» **Exercise instructions**:
Answer these from the passage on Frank Norville below:
(a) From which country did Frank migrate to Saint Lucia?
(b) In what year did he become a member of the "Helenites"?
(c) What instrument did Eugene Sealy play with "The Lucians"?

» **Supplied text**:
----

The much loved gifted musician would have celebrated his seventy-first (71st) birthday on April 10th.

Young Frank migrated to Saint Lucia from Barbados with his oldest sister, after the passing of his mother and attended the St. Dominic Saviour’s Roman Catholic School in Soufriere.

In 1964, he launched the “Scouting for Talent” programme and later joined the Saint Lucia Arts Guild.

Between 1966 and 1973 Frank served as assistant to the audio-visual aides Technician at the Public Relations and Social Welfare Division, and in 1968 became a member of the “Helenites” – Saint Lucia’s famed folk choral group, producing the island’s premier recording of Saint Lucian folk music.

In 1970, Frank became a member of the Creative and Performing Arts Society.

In 1972, Frank (guitarist, singer) along with close friends, Augustin “Charlie” Julien (guitarist), Hilary La Force (guitarist) and Antonius “Secra” Gibson (drummer) embarked on a musical journey as members of “The Lucians”.

They were later joined by Eugene Sealy (flutist) and performed in 1973 at the ground–breaking ceremony for the formation of the Department of Culture, which would later become the Cultural Development Foundation.

Others would subsequently become part of the ensemble including Gandolph St. Clair (drummer), Martin “Jaunty” Regis (solo steel pannist), Norman “Charlie” Charlemagne (guitarist) and Joan Hyacinth (dancer).

The group was a regular feature at many of the popular hotels at the time including the then Caribees, Halcyon La Toc and Saint Lucian.  Their repertoire was predominantly original music all composed by Frank Norville.

----

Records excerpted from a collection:
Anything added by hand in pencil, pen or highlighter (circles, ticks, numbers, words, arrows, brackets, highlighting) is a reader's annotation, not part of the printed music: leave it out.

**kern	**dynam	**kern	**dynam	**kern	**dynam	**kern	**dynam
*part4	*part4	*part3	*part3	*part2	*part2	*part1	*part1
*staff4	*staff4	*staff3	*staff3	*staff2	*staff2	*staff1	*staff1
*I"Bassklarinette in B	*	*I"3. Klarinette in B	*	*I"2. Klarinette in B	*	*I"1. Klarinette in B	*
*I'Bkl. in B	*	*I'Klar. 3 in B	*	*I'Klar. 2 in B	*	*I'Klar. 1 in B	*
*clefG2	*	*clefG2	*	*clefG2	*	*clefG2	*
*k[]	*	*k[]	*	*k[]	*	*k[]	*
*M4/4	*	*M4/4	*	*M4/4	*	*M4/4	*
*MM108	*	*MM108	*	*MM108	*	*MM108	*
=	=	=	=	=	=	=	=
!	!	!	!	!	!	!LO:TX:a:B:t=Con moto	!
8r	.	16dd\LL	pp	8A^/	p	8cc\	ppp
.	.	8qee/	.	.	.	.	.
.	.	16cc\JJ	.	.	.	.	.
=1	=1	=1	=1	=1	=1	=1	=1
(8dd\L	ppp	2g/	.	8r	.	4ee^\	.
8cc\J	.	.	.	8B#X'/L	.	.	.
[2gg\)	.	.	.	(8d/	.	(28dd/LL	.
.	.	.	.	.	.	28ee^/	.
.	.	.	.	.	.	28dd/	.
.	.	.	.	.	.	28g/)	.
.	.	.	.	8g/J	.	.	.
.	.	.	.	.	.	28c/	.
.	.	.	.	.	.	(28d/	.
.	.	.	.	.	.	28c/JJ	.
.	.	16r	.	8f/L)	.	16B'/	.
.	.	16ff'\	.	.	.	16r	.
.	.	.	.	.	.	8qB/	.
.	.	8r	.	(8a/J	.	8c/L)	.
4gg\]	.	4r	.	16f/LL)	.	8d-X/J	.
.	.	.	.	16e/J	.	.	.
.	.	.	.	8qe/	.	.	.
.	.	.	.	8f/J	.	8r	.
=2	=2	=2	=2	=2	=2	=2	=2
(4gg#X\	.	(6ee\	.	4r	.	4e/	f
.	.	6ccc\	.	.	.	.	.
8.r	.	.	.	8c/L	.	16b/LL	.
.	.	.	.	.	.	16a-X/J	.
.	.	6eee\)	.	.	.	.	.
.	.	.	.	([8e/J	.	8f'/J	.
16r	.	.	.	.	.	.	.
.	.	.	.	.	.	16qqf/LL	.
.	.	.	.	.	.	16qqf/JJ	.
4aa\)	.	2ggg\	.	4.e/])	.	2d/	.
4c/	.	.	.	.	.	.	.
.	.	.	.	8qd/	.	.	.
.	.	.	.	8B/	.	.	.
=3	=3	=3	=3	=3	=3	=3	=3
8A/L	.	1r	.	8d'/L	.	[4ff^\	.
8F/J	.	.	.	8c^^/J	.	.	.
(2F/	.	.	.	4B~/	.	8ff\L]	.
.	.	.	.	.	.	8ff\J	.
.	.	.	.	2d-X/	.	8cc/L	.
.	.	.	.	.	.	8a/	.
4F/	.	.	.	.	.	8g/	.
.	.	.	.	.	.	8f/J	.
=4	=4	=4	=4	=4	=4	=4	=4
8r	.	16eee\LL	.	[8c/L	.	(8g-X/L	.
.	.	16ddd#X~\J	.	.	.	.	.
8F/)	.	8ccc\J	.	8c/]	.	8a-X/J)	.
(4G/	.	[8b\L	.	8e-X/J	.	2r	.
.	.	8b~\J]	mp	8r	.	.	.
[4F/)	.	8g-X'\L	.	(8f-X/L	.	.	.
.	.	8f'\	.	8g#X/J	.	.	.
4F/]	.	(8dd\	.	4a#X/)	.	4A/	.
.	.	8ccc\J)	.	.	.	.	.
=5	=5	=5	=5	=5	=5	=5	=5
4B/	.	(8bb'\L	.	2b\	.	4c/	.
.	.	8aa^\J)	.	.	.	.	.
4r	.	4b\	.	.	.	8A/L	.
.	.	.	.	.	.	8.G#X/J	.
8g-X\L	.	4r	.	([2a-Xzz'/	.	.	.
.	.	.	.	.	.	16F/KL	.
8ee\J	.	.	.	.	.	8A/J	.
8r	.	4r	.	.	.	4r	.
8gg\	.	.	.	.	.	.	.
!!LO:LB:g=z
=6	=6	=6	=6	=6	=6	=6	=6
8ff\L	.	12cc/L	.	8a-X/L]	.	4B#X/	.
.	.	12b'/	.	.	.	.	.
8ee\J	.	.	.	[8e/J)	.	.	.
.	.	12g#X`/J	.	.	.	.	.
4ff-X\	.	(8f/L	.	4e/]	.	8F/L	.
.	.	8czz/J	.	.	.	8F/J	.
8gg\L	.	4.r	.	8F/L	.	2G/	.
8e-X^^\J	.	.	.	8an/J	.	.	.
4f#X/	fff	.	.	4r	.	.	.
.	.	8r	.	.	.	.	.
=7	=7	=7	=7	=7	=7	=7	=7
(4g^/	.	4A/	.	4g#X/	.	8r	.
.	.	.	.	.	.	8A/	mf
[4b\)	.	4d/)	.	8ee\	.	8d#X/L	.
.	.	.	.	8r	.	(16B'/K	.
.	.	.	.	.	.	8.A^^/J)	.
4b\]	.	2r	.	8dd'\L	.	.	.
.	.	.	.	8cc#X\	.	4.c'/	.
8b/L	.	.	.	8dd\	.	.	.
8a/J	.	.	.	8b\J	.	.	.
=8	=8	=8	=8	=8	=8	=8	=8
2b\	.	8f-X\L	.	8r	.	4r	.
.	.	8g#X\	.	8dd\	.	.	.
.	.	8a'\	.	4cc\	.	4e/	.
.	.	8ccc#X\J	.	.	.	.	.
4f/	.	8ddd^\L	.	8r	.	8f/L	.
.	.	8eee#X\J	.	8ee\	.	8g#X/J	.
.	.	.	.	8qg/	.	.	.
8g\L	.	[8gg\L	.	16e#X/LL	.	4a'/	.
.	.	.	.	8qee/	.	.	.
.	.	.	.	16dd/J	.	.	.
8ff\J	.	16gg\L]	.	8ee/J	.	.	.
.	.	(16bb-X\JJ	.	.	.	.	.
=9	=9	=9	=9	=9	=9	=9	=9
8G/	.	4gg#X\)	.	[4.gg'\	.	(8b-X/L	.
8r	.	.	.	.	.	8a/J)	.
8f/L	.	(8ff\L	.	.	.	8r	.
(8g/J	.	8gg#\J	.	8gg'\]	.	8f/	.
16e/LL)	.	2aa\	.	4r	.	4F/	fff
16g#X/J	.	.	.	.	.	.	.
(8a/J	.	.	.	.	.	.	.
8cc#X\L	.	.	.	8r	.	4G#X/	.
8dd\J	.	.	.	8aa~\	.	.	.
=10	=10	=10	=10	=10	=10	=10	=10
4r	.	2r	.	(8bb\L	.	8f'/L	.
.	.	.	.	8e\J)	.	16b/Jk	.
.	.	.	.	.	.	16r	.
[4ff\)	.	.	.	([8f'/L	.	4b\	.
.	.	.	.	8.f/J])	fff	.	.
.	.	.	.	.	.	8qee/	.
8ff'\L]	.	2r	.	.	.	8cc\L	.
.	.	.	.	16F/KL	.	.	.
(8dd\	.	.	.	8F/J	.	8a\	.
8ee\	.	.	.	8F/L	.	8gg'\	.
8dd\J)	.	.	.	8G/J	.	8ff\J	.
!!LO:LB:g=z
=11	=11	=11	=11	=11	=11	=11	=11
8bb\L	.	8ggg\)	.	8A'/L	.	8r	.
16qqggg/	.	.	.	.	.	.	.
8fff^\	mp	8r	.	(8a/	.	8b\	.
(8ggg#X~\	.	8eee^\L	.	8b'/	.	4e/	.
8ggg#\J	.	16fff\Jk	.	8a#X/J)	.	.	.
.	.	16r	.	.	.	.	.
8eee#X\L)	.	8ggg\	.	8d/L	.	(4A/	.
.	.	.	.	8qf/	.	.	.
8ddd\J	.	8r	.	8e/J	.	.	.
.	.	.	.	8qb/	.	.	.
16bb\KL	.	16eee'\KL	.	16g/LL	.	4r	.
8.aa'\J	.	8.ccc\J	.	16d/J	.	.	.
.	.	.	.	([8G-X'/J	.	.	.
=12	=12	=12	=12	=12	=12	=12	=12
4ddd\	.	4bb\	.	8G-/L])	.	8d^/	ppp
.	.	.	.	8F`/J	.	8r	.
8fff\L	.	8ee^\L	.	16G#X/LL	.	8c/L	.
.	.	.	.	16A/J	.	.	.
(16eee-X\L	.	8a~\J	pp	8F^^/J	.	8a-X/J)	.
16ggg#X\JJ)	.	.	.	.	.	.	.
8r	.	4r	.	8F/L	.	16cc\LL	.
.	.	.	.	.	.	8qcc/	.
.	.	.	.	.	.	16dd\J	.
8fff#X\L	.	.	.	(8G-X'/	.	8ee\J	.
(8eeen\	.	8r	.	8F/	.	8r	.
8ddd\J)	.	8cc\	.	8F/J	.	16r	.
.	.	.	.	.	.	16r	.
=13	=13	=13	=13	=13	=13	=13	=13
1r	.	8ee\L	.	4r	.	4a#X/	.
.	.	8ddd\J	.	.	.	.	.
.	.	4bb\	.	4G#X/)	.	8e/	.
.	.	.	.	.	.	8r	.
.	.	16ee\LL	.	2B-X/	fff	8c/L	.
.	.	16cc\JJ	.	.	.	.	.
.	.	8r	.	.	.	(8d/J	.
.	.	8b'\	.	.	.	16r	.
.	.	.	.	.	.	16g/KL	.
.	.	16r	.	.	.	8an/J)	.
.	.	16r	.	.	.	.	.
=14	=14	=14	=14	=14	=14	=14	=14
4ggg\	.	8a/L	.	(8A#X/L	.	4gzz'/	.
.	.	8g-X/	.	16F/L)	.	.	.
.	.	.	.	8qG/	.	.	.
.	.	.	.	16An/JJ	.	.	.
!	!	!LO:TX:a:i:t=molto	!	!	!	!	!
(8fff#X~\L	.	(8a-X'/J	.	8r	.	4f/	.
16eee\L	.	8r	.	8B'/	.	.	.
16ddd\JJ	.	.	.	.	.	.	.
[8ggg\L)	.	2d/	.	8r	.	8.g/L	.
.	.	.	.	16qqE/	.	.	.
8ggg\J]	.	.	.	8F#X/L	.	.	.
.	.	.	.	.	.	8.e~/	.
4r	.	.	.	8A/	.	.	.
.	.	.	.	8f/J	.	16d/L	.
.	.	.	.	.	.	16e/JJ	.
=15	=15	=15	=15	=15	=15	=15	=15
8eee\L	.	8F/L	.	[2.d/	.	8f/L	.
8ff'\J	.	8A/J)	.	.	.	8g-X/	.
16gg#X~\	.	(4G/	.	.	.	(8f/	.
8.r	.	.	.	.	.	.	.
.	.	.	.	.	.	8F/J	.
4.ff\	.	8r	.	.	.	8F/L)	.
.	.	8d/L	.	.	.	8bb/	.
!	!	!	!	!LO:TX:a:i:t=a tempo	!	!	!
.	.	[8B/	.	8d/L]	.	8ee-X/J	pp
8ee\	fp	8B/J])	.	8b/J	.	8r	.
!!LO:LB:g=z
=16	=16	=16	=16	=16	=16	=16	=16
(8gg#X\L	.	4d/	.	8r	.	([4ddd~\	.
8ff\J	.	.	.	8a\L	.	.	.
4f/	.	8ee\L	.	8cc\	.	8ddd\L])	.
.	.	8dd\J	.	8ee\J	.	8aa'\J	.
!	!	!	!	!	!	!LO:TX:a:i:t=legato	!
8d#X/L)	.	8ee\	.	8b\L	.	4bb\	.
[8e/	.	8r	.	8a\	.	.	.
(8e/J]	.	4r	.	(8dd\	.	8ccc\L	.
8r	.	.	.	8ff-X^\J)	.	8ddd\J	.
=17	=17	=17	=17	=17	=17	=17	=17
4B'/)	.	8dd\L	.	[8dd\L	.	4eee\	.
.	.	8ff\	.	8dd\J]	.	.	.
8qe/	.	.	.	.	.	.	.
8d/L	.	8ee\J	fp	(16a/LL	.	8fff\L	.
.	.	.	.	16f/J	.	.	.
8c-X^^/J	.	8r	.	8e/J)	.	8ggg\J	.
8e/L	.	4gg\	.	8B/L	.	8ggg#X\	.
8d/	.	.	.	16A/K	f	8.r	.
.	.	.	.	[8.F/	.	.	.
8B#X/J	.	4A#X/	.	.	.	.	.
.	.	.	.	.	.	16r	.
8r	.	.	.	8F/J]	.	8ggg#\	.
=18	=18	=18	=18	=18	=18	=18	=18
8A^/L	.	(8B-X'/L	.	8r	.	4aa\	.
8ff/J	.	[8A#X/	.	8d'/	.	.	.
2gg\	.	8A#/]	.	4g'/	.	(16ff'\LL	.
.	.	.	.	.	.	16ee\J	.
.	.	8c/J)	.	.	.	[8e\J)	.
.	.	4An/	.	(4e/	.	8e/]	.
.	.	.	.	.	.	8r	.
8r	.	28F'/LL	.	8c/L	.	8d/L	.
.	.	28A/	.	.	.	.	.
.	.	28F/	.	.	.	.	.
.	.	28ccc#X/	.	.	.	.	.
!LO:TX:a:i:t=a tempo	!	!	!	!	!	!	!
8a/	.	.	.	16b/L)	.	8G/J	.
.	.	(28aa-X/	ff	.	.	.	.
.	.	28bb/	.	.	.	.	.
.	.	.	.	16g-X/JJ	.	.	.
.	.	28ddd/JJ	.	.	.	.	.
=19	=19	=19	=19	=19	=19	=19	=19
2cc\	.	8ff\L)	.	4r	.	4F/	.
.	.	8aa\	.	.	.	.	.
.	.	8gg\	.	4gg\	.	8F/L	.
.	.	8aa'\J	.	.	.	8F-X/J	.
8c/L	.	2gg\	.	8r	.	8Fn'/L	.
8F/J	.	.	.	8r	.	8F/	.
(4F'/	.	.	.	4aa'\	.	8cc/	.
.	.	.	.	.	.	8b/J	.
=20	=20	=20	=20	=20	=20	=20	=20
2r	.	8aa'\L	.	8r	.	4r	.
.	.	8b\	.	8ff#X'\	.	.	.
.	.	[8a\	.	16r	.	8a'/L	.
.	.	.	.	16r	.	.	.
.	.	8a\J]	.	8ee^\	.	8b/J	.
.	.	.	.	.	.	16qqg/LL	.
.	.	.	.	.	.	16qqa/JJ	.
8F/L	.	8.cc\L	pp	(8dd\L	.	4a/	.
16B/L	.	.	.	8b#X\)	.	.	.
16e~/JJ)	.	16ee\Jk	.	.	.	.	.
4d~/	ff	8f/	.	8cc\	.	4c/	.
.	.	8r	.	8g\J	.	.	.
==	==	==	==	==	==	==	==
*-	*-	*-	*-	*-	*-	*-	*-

----

» **Finished task**:
(a) Barbados
(b) 1968
(c) The flute